• Task statement
Return every item below word for word, with each line left unchanged.

• Data under study
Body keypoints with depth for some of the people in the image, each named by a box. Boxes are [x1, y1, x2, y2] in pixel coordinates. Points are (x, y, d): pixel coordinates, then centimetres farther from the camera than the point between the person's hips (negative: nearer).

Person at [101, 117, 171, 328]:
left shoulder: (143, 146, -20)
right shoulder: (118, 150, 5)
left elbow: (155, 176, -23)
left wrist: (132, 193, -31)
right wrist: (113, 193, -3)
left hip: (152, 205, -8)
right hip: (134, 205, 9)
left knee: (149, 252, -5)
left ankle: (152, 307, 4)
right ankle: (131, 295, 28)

• Answer box
Body keypoints with depth for some of the people in the image, each named by a box. Boxes are [x1, y1, x2, y2] in pixel coordinates. Points are (x, y, d): pixel coordinates, then centimetres farther from the camera than the point between the person's hips (negative: nearer).

Person at [101, 117, 171, 328]:
left shoulder: (143, 146, -20)
right shoulder: (118, 150, 5)
left elbow: (155, 176, -23)
left wrist: (132, 193, -31)
right wrist: (113, 193, -3)
left hip: (152, 205, -8)
right hip: (134, 205, 9)
left knee: (149, 252, -5)
left ankle: (152, 307, 4)
right ankle: (131, 295, 28)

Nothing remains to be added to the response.